=== Begin Enclosure ===

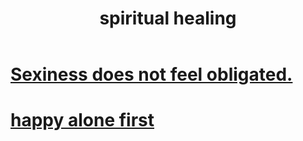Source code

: :PROPERTIES:
:ID:       720f5a80-ba0a-4f12-888f-7adb38e2009f
:END:
#+title: spiritual healing
* [[id:e3f7d448-2b88-41bb-ac5b-44cdb34c0828][Sexiness does not feel obligated.]]
* [[id:5c946bce-fb70-45f0-8efe-24b9077b0501][happy alone first]]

=== End Enclosure ===

[Task item]
Write out all of the records above. Keep them exact and leave out the pictures.

[Task response]
Source code

: :PROPERTIES:
:ID:       720f5a80-ba0a-4f12-888f-7adb38e2009f
:END:
#+title: spiritual healing
* [[id:e3f7d448-2b88-41bb-ac5b-44cdb34c0828][Sexiness does not feel obligated.]]
* [[id:5c946bce-fb70-45f0-8efe-24b9077b0501][happy alone first]]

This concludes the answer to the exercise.